Rins telah mengambil dua kemenangan MotoGP lagi sejak itu, di Silverstone 2019 dan Aragon 2020, tetapi pandemi Covid membuat ayah baru harus menunggu hingga akhir pekan ini untuk mendapatkan kesempatan lagi untuk bersaing di COTA.

“Saya sangat senang bisa kembali ke Texas! Saya mendapatkan kemenangan MotoGP debut saya di sini pada 2019 dan itu adalah balapan yang sangat spesial – pertarungan yang sangat hebat dengan Rossi, kerumunan besar, dan perayaan yang sangat bagus dengan tim saya,” kata Rins.

"Saya akan memulai akhir pekan dengan kenangan indah di benak saya, dan saya sangat berharap bisa membawa pulang hasil bagus lainnya; minggu lalu saya menjadi seorang ayah dan itu menjadi motivasi lebih untuk akhir pekan yang baik!

“Saya tahu motor kami bisa melaju dengan baik di trek ini… Dari tikungan 2 hingga 10 adalah sektor yang cepat dan indah di mana Anda harus menggambar garis yang benar.

“Pada saat yang sama, saya pikir kami harus realistis dan berasumsi bahwa lintasan lurus akan sulit bagi kami dalam balapan, terutama jika kami memiliki motor yang lebih kuat di dekatnya.”

Serangkaian DNF awal musim memupus harapan Rins untuk meraih gelar, tetapi pembalap Spanyol itu akan berusaha keras untuk menebus kesalahan itu jika dia bisa memberi Suzuki kemenangan pertama musim ini dengan hanya empat putaran tersisa.

Rekan setim Rins dan juara bertahan Joan Mir saat ini berada di urutan ketiga dalam kejuaraan tetapi juga belum berdiri di puncak pada tahun 2021, dan kini tertinggal 67 poin di belakang Fabio Quartararo (Yamaha).

Kedua pebalap GSX-RR bekerja untuk meningkatkan perangkat ride-height di Suzuki serta mencoba mesin prototipe 2022 dan sasis selama tes Misano baru-baru ini, Mir kemudian mengungkapkan bahwa ia bahkan mungkin menggunakan rangka – yang membantu stabilitas pengereman – di putaran yang tersisa. musim ini.

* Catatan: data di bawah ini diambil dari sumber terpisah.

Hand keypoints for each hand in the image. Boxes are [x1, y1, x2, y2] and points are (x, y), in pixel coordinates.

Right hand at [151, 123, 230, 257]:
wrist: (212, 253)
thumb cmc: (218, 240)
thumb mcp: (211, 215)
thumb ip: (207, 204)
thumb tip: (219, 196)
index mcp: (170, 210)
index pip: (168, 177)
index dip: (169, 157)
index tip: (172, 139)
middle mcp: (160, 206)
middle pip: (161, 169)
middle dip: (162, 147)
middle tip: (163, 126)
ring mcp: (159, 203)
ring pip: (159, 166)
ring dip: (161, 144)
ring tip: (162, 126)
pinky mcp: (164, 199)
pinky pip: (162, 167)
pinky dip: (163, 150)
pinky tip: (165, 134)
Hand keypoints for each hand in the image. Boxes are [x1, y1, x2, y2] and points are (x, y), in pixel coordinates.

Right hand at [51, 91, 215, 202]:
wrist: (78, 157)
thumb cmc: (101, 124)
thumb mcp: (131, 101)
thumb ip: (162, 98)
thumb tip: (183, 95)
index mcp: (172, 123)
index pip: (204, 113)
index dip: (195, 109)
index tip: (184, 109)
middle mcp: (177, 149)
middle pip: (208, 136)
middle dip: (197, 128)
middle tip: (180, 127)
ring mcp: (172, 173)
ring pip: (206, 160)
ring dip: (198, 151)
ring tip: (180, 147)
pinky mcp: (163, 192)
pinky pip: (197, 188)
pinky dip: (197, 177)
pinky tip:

Sementara itu, Mir meraih hasil terbaik keempat di Moto2 (2018) dari empat balapan sebelumnya di COTA.

“COTA adalah tempat yang tidak terlalu saya kenal – saya pernah membalap di sini di kelas yang lebih kecil tetapi hanya sekali dengan motor MotoGP, di tahun rookie saya, karena kami tidak bisa datang ke sini selama puncak pandemi lalu. tahun,” kata Mir.

“COTA adalah salah satu trek paling ekstrem di kalender. Rumit karena memiliki tikungan pertama dengan tanjakan super terjal dan tikungan hampir sembilan puluh derajat di gigi satu, karena di sirkuit ini menuntut teknik pengereman yang baik.

“Itu juga dikombinasikan dengan sektor satu dan dua, yang merupakan kurva yang terhubung. Penting untuk memiliki kecepatan yang baik di sana. Penting untuk menjadi cepat di area itu karena waktu putaran yang baik dibuat di sana.

“Bagian tersulit mungkin sektor dua dan tiga, dengan perubahan arah yang secara fisik lebih sulit, penting untuk menemukan jalur yang tepat. Jika tidak, maka Anda membuang banyak waktu di sana.

"Saya memiliki ekspektasi yang baik, seperti di setiap putaran musim. Saya akan mencoba untuk keluar, melakukan yang terbaik dan melihat di mana kami berada. Akan sangat penting untuk merasa baik dari FP1 karena ini adalah trek yang sulit dan kami belum melakukannya." sudah lama, jadi tantangannya adalah untuk menjadi cepat sejak awal.”